-- Data extract follows --

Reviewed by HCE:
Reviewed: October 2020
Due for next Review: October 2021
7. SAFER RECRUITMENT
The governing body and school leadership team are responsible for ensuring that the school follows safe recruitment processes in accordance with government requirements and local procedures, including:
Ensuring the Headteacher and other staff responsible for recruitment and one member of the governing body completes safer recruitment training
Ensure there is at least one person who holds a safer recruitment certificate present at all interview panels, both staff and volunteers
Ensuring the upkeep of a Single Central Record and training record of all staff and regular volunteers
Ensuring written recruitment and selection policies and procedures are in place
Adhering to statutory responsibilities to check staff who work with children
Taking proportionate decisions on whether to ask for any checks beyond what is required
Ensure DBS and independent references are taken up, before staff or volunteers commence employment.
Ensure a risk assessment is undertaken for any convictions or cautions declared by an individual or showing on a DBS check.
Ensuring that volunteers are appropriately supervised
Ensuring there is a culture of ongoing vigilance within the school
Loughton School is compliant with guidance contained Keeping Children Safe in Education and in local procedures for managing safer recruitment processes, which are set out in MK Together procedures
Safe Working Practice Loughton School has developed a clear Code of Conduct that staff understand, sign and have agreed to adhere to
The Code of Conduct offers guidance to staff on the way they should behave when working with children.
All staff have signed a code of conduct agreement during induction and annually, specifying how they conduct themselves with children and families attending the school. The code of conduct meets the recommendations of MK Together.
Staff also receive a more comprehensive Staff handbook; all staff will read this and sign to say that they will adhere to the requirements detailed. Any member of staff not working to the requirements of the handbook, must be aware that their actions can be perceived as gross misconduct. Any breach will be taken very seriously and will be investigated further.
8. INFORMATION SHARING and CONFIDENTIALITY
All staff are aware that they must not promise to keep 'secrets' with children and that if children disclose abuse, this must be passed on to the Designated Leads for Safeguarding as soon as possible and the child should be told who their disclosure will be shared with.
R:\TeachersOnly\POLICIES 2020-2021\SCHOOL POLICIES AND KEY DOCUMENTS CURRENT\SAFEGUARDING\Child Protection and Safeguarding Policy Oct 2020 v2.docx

-- Data extract concluded --
-- Data extract follows --

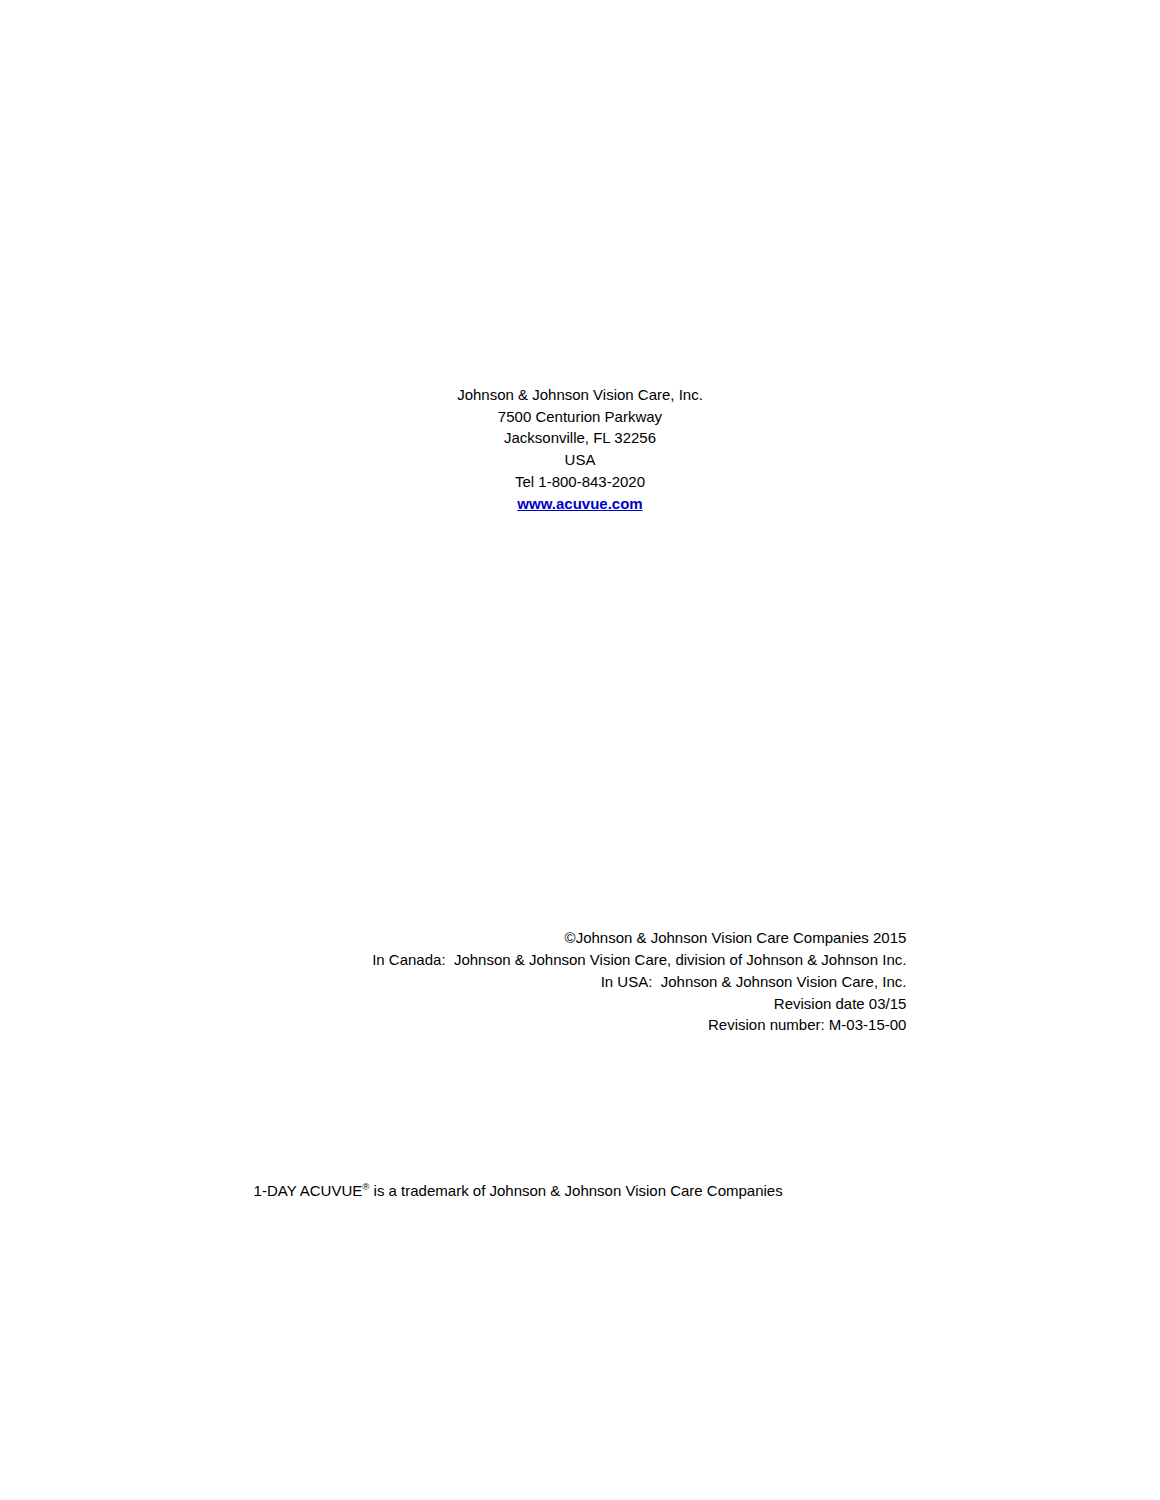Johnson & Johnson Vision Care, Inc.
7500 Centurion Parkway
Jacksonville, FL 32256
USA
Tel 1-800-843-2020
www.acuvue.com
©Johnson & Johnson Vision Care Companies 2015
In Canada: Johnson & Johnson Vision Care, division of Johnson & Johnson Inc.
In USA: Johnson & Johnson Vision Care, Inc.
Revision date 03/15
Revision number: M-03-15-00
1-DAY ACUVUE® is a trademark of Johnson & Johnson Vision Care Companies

-- Data extract concluded --

Look through the records above for the string "Ensure", then copy every line that has it.

Ensure there is at least one person who holds a safer recruitment certificate present at all interview panels, both staff and volunteers
Ensure DBS and independent references are taken up, before staff or volunteers commence employment.
Ensure a risk assessment is undertaken for any convictions or cautions declared by an individual or showing on a DBS check.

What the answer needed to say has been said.